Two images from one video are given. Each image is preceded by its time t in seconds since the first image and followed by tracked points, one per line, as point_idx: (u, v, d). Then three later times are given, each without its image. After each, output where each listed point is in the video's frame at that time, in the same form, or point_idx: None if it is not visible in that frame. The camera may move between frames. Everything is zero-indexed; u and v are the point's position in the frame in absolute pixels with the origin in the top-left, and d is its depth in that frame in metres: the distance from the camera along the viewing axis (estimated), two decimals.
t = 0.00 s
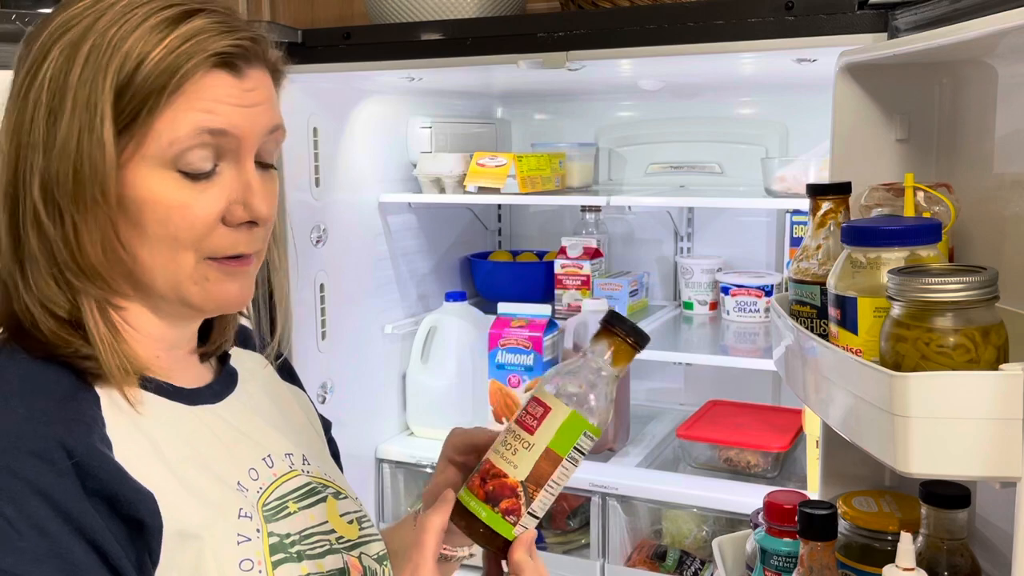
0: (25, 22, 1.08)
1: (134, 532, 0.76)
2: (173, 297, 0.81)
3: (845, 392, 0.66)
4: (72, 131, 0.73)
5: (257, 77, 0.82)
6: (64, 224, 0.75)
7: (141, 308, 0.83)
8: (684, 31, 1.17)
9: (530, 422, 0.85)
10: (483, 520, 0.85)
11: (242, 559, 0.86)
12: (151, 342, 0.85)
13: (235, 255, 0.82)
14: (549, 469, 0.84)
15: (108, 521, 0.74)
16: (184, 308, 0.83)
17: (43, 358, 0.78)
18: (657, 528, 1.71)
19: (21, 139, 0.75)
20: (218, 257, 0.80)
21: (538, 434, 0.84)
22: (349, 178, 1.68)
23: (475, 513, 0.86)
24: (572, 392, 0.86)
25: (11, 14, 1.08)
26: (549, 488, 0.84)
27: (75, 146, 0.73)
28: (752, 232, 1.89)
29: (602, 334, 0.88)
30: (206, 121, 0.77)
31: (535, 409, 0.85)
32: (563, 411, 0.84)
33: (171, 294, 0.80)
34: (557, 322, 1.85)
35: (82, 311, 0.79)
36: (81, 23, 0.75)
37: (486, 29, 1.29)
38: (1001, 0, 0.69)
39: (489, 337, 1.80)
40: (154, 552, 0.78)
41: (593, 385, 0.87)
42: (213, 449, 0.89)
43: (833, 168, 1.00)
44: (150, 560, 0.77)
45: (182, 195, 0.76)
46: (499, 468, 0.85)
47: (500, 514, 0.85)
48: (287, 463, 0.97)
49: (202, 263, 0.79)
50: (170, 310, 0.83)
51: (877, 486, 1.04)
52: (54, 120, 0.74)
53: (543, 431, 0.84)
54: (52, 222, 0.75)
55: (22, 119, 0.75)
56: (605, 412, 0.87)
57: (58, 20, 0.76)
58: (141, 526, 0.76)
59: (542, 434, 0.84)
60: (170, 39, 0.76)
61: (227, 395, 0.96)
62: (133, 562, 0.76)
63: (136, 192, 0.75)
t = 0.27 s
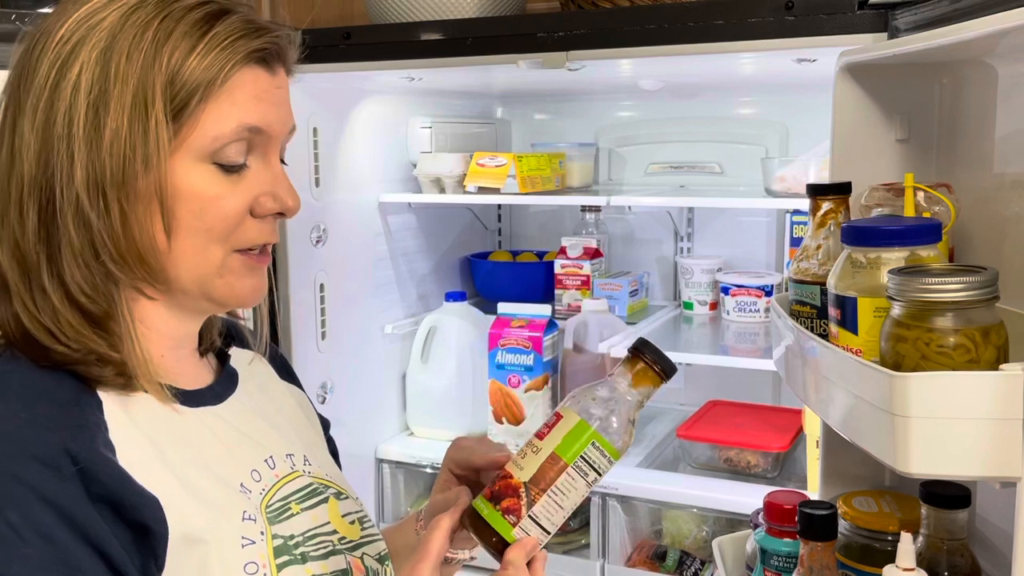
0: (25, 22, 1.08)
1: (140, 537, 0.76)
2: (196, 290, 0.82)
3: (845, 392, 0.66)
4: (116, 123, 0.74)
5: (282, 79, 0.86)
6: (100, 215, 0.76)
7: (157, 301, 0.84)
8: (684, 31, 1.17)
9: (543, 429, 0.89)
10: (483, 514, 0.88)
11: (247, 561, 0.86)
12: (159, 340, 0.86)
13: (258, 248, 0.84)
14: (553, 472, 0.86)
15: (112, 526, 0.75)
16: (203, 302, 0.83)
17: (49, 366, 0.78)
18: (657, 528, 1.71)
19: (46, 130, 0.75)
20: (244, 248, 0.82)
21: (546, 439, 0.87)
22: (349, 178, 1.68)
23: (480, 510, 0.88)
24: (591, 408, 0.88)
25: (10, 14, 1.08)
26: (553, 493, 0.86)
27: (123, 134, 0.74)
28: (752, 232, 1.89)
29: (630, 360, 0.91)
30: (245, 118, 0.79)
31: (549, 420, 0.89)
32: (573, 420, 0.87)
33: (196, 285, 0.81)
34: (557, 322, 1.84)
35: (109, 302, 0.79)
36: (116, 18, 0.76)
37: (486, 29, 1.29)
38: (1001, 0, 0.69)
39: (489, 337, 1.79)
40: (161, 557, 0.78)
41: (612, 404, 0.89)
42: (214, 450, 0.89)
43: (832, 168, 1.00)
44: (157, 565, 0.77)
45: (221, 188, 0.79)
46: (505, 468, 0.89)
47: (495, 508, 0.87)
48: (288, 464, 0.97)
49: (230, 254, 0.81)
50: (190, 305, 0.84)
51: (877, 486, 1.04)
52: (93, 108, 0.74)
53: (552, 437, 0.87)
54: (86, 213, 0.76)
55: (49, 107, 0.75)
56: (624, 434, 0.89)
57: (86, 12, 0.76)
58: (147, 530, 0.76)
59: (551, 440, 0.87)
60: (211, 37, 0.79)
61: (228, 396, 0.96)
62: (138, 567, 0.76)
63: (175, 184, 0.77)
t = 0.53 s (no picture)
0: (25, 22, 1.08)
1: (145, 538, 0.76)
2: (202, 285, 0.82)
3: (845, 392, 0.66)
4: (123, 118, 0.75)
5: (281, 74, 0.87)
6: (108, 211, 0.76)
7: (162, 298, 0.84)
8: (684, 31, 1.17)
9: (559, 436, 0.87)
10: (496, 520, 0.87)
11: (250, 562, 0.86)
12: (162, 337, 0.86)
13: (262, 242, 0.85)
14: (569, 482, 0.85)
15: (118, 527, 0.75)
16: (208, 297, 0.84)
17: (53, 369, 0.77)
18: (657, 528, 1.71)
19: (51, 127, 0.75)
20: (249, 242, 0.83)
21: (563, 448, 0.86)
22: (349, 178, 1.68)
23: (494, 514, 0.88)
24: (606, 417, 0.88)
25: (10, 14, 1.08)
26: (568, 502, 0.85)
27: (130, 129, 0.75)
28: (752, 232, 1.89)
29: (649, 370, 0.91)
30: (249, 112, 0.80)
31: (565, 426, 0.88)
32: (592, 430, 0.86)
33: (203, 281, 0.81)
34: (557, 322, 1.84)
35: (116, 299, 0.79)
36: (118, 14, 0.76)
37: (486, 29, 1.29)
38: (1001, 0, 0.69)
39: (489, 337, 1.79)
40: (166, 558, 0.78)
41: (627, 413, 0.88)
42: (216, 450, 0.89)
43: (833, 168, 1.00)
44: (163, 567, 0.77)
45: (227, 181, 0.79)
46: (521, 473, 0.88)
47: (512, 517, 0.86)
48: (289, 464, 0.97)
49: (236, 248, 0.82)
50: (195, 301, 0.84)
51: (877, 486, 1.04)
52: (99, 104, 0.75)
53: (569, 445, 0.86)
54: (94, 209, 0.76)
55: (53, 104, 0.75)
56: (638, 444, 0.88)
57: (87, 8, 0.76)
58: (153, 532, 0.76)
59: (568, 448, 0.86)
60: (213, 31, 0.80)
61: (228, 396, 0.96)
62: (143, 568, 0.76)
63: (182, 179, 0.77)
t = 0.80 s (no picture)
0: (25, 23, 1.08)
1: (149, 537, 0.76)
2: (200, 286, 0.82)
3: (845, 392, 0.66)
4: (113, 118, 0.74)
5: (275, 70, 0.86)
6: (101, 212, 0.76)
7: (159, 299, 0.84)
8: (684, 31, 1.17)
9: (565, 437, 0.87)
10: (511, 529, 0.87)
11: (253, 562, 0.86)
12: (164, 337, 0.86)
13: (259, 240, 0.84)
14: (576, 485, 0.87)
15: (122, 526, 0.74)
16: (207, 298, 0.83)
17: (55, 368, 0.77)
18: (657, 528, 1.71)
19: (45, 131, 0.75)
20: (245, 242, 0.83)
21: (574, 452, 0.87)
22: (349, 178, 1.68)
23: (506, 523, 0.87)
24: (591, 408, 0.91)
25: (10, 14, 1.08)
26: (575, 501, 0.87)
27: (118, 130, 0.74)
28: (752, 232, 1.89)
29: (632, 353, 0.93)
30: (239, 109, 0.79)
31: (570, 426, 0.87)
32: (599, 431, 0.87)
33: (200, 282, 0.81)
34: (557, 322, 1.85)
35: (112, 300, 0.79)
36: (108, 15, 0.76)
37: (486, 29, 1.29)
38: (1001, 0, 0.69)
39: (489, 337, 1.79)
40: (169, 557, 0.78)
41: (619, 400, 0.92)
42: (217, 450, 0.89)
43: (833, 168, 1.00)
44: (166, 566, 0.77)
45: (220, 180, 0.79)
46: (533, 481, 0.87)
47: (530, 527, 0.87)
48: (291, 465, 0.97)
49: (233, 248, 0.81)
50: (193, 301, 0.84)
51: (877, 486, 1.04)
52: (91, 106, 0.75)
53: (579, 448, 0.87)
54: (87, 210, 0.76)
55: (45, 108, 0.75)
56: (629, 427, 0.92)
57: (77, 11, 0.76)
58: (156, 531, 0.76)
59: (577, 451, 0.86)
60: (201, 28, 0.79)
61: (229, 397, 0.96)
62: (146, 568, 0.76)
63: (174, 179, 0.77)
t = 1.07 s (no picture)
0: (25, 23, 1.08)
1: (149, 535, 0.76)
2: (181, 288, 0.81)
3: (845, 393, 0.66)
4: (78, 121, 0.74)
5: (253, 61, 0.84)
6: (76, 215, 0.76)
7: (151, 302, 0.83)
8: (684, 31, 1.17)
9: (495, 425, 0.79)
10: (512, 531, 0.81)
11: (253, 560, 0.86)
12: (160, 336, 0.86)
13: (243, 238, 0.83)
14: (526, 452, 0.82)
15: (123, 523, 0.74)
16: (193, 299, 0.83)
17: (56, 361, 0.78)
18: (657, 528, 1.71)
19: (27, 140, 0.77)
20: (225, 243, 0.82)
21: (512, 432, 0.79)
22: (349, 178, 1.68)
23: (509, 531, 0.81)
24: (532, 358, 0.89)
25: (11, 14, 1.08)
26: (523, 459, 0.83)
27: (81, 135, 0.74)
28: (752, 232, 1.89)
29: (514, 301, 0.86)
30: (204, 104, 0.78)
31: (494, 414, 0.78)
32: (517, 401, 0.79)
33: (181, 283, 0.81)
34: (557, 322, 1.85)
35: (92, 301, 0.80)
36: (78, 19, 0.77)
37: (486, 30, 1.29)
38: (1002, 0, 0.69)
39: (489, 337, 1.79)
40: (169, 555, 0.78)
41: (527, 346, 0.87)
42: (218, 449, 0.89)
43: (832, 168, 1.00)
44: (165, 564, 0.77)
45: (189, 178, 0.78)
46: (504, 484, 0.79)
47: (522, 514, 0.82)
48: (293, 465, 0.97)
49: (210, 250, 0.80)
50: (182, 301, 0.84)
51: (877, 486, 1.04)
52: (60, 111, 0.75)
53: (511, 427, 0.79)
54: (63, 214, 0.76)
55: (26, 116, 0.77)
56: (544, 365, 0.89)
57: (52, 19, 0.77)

- _THE TASK_
When copying the listing above, begin at its first line and stop after the line with "6: (64, 224, 0.75)", keeping each line exact and dropping the pictures.

- _ANSWER BELOW_
Two images from one video are given. Each image is preceded by its time t in seconds since the first image and followed by tracked points, one per line, as point_idx: (u, v, d). Then three later times are given, each without its image. After each, output where each listed point is in the video's frame at that time, in the same form, or point_idx: None if it is not visible in that frame. The camera may move between frames. Everything is zero-indexed; u and v are the point's position in the frame in absolute pixels with the origin in the top-left, and d is its depth in that frame in metres: the distance from the camera along the viewing axis (estimated), two decimals.
t = 0.00 s
0: (25, 22, 1.08)
1: (134, 532, 0.76)
2: (173, 297, 0.81)
3: (845, 392, 0.66)
4: (72, 131, 0.73)
5: (257, 77, 0.82)
6: (64, 224, 0.75)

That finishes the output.